Dataset entries:
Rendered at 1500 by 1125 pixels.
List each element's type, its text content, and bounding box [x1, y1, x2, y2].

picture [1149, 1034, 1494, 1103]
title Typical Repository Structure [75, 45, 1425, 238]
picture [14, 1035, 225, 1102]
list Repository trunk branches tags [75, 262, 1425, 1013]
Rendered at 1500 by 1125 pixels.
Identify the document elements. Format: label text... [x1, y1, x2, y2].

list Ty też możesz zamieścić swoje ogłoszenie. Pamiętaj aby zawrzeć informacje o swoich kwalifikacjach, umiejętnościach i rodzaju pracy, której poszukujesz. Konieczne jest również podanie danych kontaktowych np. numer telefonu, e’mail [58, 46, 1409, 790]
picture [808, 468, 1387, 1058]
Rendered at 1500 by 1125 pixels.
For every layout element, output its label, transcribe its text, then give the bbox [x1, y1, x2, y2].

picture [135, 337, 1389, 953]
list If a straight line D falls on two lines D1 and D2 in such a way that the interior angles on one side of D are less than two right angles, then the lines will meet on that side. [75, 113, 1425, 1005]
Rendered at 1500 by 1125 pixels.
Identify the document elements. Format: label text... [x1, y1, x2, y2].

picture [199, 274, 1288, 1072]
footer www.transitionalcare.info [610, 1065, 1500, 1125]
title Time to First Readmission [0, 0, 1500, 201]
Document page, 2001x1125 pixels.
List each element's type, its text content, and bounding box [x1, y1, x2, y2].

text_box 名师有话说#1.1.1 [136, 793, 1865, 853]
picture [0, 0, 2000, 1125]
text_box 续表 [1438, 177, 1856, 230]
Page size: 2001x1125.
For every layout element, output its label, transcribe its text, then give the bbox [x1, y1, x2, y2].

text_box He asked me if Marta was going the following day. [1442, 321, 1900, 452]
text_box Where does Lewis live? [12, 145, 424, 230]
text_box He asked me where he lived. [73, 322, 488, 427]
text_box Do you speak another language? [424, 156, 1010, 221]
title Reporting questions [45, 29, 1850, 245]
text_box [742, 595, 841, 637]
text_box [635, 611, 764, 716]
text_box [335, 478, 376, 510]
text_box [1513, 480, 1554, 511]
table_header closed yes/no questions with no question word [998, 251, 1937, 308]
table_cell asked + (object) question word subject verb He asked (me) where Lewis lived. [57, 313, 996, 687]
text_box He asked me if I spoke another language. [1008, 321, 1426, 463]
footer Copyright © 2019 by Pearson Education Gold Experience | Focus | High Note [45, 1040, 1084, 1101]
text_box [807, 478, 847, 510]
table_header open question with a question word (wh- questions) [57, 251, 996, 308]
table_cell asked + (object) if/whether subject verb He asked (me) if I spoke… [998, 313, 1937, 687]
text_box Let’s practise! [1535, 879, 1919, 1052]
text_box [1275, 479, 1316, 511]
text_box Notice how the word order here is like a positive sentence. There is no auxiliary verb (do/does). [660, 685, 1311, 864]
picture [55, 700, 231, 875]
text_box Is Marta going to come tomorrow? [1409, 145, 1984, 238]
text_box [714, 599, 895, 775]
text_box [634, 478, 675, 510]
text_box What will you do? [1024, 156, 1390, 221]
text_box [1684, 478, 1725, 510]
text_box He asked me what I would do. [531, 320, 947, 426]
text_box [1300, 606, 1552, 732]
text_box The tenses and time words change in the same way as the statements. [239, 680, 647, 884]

Work instruction:
Retype the entries precisely as they stand.

Written response:
Rendered at 1500 by 1125 pixels.
List each element's type, its text content, and bounding box [x1, y1, x2, y2].

picture [1149, 1034, 1494, 1103]
title Typical Repository Structure [75, 45, 1425, 238]
picture [14, 1035, 225, 1102]
list Repository trunk branches tags [75, 262, 1425, 1013]
Rendered at 1500 by 1125 pixels.
Identify the document elements. Format: label text... [x1, y1, x2, y2].

list Ty też możesz zamieścić swoje ogłoszenie. Pamiętaj aby zawrzeć informacje o swoich kwalifikacjach, umiejętnościach i rodzaju pracy, której poszukujesz. Konieczne jest również podanie danych kontaktowych np. numer telefonu, e’mail [58, 46, 1409, 790]
picture [808, 468, 1387, 1058]
Rendered at 1500 by 1125 pixels.
For every layout element, output its label, transcribe its text, then give the bbox [x1, y1, x2, y2].

picture [135, 337, 1389, 953]
list If a straight line D falls on two lines D1 and D2 in such a way that the interior angles on one side of D are less than two right angles, then the lines will meet on that side. [75, 113, 1425, 1005]
Rendered at 1500 by 1125 pixels.
Identify the document elements. Format: label text... [x1, y1, x2, y2].

picture [199, 274, 1288, 1072]
footer www.transitionalcare.info [610, 1065, 1500, 1125]
title Time to First Readmission [0, 0, 1500, 201]
Document page, 2001x1125 pixels.
List each element's type, its text content, and bounding box [x1, y1, x2, y2].

text_box 名师有话说#1.1.1 [136, 793, 1865, 853]
picture [0, 0, 2000, 1125]
text_box 续表 [1438, 177, 1856, 230]
Page size: 2001x1125.
For every layout element, output its label, transcribe its text, then give the bbox [x1, y1, x2, y2].

text_box He asked me if Marta was going the following day. [1442, 321, 1900, 452]
text_box Where does Lewis live? [12, 145, 424, 230]
text_box He asked me where he lived. [73, 322, 488, 427]
text_box Do you speak another language? [424, 156, 1010, 221]
title Reporting questions [45, 29, 1850, 245]
text_box [742, 595, 841, 637]
text_box [635, 611, 764, 716]
text_box [335, 478, 376, 510]
text_box [1513, 480, 1554, 511]
table_header closed yes/no questions with no question word [998, 251, 1937, 308]
table_cell asked + (object) question word subject verb He asked (me) where Lewis lived. [57, 313, 996, 687]
text_box He asked me if I spoke another language. [1008, 321, 1426, 463]
footer Copyright © 2019 by Pearson Education Gold Experience | Focus | High Note [45, 1040, 1084, 1101]
text_box [807, 478, 847, 510]
table_header open question with a question word (wh- questions) [57, 251, 996, 308]
table_cell asked + (object) if/whether subject verb He asked (me) if I spoke… [998, 313, 1937, 687]
text_box Let’s practise! [1535, 879, 1919, 1052]
text_box [1275, 479, 1316, 511]
text_box Notice how the word order here is like a positive sentence. There is no auxiliary verb (do/does). [660, 685, 1311, 864]
picture [55, 700, 231, 875]
text_box Is Marta going to come tomorrow? [1409, 145, 1984, 238]
text_box [714, 599, 895, 775]
text_box [634, 478, 675, 510]
text_box What will you do? [1024, 156, 1390, 221]
text_box [1684, 478, 1725, 510]
text_box He asked me what I would do. [531, 320, 947, 426]
text_box [1300, 606, 1552, 732]
text_box The tenses and time words change in the same way as the statements. [239, 680, 647, 884]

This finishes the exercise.